To analyze retinal signs of synaptic injury in an animal model of inflammatory demyelination and neurodegeneration, i.e., EAE; to evaluate quantified assessment of a retinal layer with major synaptic component for predicting relentlessly progressive disability in MS; and to use a proteome-wide analysis of a deeply characterized MS population to explore the possibility of developing a serum-based biomarker that can quantify global synaptic injury.
The role of synaptic injury in MS disability is only partially identified.
We investigated inner-plexiform-layer (IPL) synaptic density in EAE at day 12,18 and 60 post-immunization (dpi), quantifying IHC for presynaptic (Bassoon, VGluT1) and postsynaptic (Homer1) markers. We compared the annualized change of IPL thickness of nineteen people with MS (pwMS) with at least two OCT timepoints before their year of transition to SPMS with 38 matched pwMS with stable MS. We conducted a hypothesis-driven analysis from a proteome-wide dataset [166 serum samples from 47 pwMS, mean age at inclusion 39.4 yrs(±10.3), dd 4.4 yrs(±3.6)] from the ReBUILD trial exploring the association between an established synaptic damage marker (SNAP-25), and markers of oligodendrocyte damage (OMgp), myelin injury (MOG), astrocyte (GFAP) and microglia (sTREM2) activation, astrocyte and microglia involvement (CHI3L1), B-cell recruitment/activation (CXCL-13) and T-cell activation (CD27).

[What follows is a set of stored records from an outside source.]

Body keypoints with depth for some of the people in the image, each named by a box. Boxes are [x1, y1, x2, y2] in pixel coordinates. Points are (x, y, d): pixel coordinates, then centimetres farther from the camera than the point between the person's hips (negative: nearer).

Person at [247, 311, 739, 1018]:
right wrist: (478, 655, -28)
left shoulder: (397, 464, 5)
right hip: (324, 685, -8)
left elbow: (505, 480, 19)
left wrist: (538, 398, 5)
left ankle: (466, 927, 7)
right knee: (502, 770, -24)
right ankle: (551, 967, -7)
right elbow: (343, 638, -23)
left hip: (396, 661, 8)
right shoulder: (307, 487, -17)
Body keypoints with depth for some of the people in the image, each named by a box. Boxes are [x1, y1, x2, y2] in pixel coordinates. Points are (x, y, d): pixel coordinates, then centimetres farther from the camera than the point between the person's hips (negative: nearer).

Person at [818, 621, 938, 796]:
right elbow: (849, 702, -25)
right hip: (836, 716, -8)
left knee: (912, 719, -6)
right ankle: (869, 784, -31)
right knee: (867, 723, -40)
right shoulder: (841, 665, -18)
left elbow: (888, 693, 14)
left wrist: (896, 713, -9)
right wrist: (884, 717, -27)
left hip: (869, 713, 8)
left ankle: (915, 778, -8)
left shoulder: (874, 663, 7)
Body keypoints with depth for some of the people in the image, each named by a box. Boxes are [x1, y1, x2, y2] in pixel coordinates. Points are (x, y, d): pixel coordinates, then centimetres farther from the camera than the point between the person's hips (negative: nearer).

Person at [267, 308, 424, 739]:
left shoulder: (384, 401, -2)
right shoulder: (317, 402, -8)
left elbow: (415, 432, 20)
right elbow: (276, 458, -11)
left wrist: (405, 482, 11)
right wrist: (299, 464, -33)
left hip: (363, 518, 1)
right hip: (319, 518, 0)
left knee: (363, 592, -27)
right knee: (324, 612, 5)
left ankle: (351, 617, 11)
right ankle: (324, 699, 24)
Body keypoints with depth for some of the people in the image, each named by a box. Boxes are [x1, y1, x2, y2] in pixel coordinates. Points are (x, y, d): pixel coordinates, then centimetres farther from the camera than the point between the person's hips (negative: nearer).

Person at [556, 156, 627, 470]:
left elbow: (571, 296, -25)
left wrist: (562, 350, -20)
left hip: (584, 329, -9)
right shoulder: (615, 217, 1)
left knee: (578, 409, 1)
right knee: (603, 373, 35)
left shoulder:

EAE experiments showed that IPL atrophy is already present at the first day of symptoms (12 dpi). Further, we found that IPL atrophy in MS precedes disability worsening [loss of a mean (SD) of 0.259 µm(±0.096)/yr; while stable MS cohort showed no changes over time (p=0.0097)]. Furthermore, SNAP-25 normalized protein expression correlated positively with MOG (Estimate: 0.53[0.32–0.73],p<0.001), OMgp (0.10[0.01–0.20],p=0.034), GFAP (0.25[0.09–0.41],p=0.003), and CHI3L1 (0.16[0.03–0.30],p=0.017). Those associations remained significant after correction for the degree of ongoing neuroaxonal injury, as assessed by NfL.
Monitoring synaptic injury is a biologically relevant approach that reflects a potential driver of progression.